The Causes of the Economic Crisis and Other Essays Before and After the Great Depression
I. The Acceptance of the Circulation Credit Theory of Business Cycles
It is frequently claimed that if the causes of cyclical changes were understood, economic programs suitable for smoothing out cyclical “waves” would be adopted.* The upswing would then be throttled down in time to soften the decline that inevitably follows in its wake. As a result, economic development would proceed at a more even pace. The boom’s accompanying side effects, considered by many to be undesirable, would then be substantially, perhaps entirely, eliminated. Most significantly, however, the losses inflicted by the crisis and by the decline, which almost everyone deplores, would be considerably reduced, or even completely avoided.
For many people, this prospect has little appeal. In their opinion, the disadvantages of the depression are not too high a price to pay for the prosperity of the upswing. They say that not everything produced during the boom period is malinvestment, which must be liquidated by the crisis. In their opinion, some of the fruits of the boom remain and the progressing economy cannot do without them. However, most economists have looked on the elimination of cyclical changes as both desirable and necessary. Some came to this position because they thought that, if the economy were spared the shock of recurring crises every few years, it would help to preserve the capitalistic system of which they approved. Others have welcomed the prospect of an age without crises precisely because they saw—in an economy that was not disturbed by business fluctuations—no difficulties in the elimination of the entrepreneurs who, in their view, were merely the superfluous beneficiaries of the efforts of others.

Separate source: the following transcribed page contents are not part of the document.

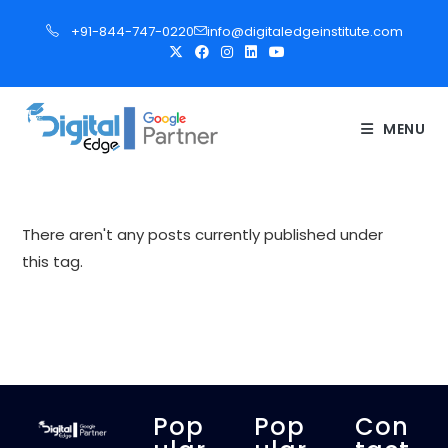
S
+91-844-747-0220
info@digitaledgeinstitute.com
k
i
p
t
MENU
o
c
o
n
There aren't any posts currently published under
t
this tag.
e
n
t
Pop
Pop
Con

Whether these authors looked on the prospect of smoothing out cyclical waves as favorable or unfavorable, all were of the opinion that a more thorough examination of the cause of periodic economic changes would help produce an age of less severe fluctuations. Were they right?
Economic theory cannot answer this question—it is not a theoretical problem. It is a problem of economic policy or, more precisely, of economic history. Although their measures may produce badly muddled results, the persons responsible for directing the course of economic policy are better informed today concerning the consequences of an expansion of circulation credit than were their earlier counterparts, especially those on the European continent. Yet, the question remains. Will measures be introduced again in the future which must lead via a boom to a bust?
The Circulation Credit (Monetary) Theory of the Trade Cycle must be considered the currently prevailing doctrine of cyclical change. Even persons, who hold another theory, find it necessary to make concessions to the Circulation Credit Theory. Every suggestion made for counteracting the present economic crisis uses reasoning developed by the Circulation Credit Theory. Some insist on rescuing every price from momentary distress, even if such distress comes in the upswing following a new crisis. To do this, they would “prime the pump” by further expanding the quantity of fiduciary media. Others oppose such artificial stimulation, because they want to avoid the illusory credit expansion induced prosperity and the crisis that will inevitably follow.
However, even those who advocate programs to spark and stimulate a boom recognize, if they are not completely hopeless dilettantes and ignoramuses, the conclusiveness of the Circulation Credit Theory’s reasoning. They do not contest the truth of the Circulation Credit Theory’s objections to their position. Instead, they try to ward them off by pointing out that they propose only a “moderate,” a carefully prescribed “dosage” of credit expansion or “monetary creation” which, they say, would merely soften, or bring to a halt, the further decline of prices. Even the term “re-deflation,”1 newly introduced in this connection with such enthusiasm, implies recognition of the Circulation Credit Theory. However, there are also fallacies implied in the use of this term.
- *[Mises’s contribution to a Festschrift for Arthur Spiethoff, Die Stellung und der nächste Zukunft der Konjunkturforschung, pp. 175–80 (Munich: Duncker and Humblot, 1933). All the contributors were asked to address themselves to the same topic. Another translation of this article, by Joseph R. Stromberg, then a doctoral candidate in history at the University of Florida, appeared in The Libertarian Forum (June 1975). This is a completely different translation, made by Bettina Bien Greaves and edited by Percy L. Greaves.—Ed.]
- 1[The more modern term for what Mises apparently meant by “re-deflation” is undoubtedly “reflation.”—Ed.]